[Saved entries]

====

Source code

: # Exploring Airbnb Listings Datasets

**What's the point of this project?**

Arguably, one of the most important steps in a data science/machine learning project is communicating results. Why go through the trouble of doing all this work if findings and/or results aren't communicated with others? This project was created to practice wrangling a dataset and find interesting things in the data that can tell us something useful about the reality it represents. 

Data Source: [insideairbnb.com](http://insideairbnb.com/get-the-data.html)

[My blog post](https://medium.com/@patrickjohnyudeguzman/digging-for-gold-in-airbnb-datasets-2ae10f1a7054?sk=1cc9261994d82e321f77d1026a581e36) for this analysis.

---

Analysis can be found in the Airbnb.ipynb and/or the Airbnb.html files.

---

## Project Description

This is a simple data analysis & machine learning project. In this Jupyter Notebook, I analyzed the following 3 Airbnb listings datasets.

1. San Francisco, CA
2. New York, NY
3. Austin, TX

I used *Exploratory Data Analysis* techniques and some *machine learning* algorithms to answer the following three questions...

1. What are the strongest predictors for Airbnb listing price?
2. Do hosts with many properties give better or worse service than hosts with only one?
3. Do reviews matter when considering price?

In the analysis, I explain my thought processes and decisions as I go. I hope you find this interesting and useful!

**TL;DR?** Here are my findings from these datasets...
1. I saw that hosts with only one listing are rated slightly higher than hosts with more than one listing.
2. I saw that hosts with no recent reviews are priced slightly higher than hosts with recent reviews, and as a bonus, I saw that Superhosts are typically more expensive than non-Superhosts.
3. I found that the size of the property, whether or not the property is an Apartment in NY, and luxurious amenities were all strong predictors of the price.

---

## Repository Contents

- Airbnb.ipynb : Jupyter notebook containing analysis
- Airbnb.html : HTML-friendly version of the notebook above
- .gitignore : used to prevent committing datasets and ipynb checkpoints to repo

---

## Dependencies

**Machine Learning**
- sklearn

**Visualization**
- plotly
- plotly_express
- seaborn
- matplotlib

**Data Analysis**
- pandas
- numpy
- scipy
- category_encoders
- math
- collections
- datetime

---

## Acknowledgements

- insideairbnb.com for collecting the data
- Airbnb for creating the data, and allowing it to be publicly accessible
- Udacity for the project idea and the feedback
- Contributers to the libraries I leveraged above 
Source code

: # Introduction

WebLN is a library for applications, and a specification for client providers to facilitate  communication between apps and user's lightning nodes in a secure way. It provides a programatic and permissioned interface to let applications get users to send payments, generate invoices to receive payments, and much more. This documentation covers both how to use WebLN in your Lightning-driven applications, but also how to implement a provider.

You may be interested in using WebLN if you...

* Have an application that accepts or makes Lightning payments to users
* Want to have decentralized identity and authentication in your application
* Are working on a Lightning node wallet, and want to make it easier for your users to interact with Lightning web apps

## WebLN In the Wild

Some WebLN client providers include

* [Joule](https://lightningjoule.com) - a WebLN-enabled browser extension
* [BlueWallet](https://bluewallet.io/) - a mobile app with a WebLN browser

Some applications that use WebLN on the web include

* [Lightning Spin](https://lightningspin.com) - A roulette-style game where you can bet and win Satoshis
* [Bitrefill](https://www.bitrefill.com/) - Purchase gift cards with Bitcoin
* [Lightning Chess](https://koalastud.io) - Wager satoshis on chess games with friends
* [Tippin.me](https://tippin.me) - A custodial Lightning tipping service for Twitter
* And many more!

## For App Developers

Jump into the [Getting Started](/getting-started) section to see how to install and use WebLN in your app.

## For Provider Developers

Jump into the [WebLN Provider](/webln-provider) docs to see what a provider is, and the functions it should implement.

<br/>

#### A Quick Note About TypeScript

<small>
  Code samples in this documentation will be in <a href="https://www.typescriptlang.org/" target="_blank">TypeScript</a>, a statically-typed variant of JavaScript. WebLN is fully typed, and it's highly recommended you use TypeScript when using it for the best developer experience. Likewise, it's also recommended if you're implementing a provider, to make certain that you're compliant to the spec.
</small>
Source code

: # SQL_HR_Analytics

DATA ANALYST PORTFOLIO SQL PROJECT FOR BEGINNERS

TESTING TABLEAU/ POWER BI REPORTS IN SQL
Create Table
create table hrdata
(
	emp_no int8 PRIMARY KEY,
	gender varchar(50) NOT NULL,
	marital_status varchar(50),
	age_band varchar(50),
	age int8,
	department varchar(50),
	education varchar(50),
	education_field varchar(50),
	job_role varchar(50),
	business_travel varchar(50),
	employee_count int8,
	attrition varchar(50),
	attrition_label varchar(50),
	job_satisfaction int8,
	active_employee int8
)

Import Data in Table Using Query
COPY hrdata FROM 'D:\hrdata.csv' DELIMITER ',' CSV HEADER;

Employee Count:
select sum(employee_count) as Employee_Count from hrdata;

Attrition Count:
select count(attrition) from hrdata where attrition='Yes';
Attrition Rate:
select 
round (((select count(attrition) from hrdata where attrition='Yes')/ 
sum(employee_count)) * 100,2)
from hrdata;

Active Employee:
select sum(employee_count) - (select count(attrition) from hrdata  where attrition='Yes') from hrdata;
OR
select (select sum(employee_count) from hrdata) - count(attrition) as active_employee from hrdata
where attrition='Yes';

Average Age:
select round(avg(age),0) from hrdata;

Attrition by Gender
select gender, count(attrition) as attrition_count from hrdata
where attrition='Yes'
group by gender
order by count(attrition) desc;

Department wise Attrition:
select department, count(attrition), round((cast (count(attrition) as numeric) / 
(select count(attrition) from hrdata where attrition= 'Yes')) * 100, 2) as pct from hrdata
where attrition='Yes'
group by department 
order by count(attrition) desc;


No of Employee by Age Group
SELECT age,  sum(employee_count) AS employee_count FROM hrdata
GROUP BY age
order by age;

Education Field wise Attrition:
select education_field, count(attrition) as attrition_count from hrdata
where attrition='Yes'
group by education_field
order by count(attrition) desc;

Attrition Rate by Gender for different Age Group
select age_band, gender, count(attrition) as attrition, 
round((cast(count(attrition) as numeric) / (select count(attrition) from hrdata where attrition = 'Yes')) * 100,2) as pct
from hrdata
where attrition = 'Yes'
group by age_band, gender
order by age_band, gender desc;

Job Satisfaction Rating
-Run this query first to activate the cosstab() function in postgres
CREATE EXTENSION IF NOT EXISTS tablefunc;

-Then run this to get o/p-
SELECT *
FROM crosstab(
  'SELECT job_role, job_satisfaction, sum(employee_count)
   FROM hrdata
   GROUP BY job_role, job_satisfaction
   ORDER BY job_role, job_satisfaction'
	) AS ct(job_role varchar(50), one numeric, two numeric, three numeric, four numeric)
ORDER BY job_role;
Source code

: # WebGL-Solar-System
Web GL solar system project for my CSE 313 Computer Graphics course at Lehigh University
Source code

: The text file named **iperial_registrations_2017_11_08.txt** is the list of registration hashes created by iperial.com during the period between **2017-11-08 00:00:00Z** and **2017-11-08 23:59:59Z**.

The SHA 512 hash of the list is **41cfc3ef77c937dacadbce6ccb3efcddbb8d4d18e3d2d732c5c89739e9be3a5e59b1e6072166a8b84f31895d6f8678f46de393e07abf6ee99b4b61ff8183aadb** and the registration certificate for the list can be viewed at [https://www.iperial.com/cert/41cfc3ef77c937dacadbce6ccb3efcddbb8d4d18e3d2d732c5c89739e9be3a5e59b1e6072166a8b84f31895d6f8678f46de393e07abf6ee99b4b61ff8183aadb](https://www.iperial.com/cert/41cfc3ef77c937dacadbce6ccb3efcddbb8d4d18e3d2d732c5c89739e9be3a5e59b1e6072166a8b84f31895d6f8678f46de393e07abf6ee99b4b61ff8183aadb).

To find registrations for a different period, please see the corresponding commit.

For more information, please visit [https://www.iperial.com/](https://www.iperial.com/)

====

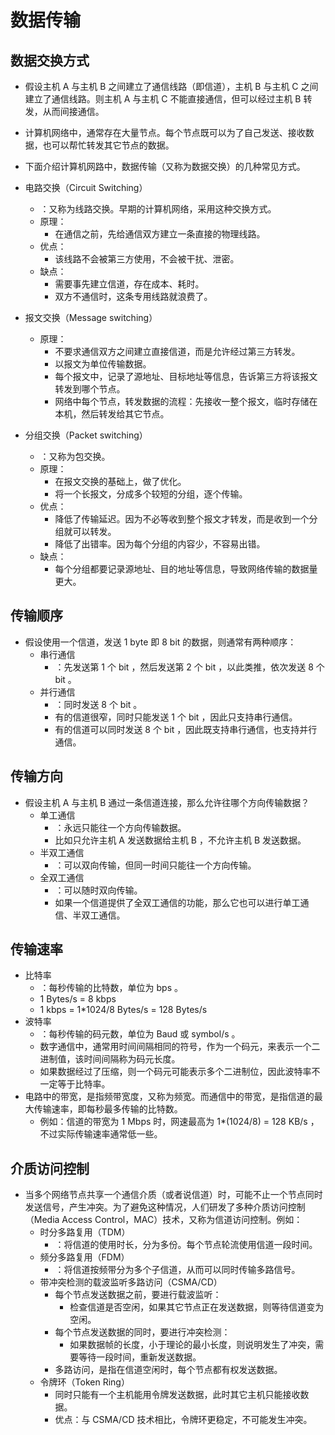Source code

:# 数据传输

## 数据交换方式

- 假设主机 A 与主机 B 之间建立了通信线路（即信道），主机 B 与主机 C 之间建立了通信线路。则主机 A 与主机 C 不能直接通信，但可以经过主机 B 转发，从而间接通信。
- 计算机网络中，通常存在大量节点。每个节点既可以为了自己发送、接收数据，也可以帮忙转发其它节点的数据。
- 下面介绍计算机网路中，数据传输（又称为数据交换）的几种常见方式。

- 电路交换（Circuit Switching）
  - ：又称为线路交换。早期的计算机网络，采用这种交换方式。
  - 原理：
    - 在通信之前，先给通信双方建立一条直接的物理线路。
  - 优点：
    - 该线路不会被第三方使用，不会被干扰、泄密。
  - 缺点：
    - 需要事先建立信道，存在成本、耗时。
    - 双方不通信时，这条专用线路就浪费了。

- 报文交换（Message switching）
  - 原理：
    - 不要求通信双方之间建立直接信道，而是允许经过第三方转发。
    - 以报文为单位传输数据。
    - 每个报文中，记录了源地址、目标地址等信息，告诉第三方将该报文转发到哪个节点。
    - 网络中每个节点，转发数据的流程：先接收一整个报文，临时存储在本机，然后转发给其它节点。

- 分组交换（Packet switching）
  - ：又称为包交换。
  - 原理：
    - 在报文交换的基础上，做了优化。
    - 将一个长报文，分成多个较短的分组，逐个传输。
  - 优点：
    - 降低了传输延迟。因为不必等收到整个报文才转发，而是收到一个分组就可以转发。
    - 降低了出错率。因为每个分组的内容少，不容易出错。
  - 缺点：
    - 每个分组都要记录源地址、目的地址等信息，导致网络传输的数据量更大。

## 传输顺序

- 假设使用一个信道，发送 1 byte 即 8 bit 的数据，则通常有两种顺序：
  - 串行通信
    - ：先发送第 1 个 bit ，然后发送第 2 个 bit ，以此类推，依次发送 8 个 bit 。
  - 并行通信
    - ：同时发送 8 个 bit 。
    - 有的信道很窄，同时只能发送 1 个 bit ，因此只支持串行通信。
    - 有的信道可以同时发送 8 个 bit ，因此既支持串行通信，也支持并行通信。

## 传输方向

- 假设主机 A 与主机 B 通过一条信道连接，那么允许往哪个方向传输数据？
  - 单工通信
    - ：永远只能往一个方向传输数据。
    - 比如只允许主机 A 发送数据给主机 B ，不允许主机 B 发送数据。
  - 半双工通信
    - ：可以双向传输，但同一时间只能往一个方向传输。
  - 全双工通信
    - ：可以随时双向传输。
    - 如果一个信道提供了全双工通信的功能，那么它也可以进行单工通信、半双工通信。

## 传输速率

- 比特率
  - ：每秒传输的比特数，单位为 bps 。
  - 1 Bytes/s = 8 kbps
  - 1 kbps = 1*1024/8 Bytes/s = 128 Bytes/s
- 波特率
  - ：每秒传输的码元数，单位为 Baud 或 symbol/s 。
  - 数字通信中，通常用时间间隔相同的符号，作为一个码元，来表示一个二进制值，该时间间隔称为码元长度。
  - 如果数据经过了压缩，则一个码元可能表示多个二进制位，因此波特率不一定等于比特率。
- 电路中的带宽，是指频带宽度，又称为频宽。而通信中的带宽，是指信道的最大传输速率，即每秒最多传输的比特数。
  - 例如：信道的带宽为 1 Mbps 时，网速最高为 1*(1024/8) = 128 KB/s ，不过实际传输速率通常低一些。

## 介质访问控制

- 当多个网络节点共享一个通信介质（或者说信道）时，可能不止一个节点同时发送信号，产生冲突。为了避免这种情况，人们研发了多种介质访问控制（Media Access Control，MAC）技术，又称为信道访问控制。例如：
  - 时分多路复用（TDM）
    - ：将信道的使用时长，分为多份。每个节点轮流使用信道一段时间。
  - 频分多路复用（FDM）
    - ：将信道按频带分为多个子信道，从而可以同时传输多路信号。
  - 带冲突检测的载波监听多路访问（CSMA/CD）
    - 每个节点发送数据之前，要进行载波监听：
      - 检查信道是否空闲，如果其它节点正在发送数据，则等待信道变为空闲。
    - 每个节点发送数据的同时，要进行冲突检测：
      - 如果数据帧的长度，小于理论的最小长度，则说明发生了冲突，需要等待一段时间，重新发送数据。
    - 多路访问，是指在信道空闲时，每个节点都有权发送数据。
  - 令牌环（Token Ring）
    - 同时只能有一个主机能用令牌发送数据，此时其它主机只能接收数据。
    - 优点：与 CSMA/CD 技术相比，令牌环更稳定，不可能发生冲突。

====

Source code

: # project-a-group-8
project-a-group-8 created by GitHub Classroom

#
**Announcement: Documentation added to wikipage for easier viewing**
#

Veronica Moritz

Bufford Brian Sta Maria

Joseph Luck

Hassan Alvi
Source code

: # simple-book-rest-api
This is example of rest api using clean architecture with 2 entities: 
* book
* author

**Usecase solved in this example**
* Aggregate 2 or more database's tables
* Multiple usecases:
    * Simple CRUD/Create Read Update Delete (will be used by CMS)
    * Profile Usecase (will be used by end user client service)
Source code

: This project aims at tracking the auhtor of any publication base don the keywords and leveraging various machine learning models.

====

**Instruction**
Can you render everything from the line containing "Education Field wise" through the line containing "CREATE EXTENSION IF NOT EXISTS tablefunc;" as a Markdown table with a No. column and a Line column, numbering each line and leaving out blank lines?

**Exercise response**
| No. | Line |
|---|---|
| 1 | Education Field wise Attrition: |
| 2 | select education_field, count(attrition) as attrition_count from hrdata |
| 3 | where attrition='Yes' |
| 4 | group by education_field |
| 5 | order by count(attrition) desc; |
| 6 | Attrition Rate by Gender for different Age Group |
| 7 | select age_band, gender, count(attrition) as attrition,  |
| 8 | round((cast(count(attrition) as numeric) / (select count(attrition) from hrdata where attrition = 'Yes')) * 100,2) as pct |
| 9 | from hrdata |
| 10 | where attrition = 'Yes' |
| 11 | group by age_band, gender |
| 12 | order by age_band, gender desc; |
| 13 | Job Satisfaction Rating |
| 14 | -Run this query first to activate the cosstab() function in postgres |
| 15 | CREATE EXTENSION IF NOT EXISTS tablefunc; |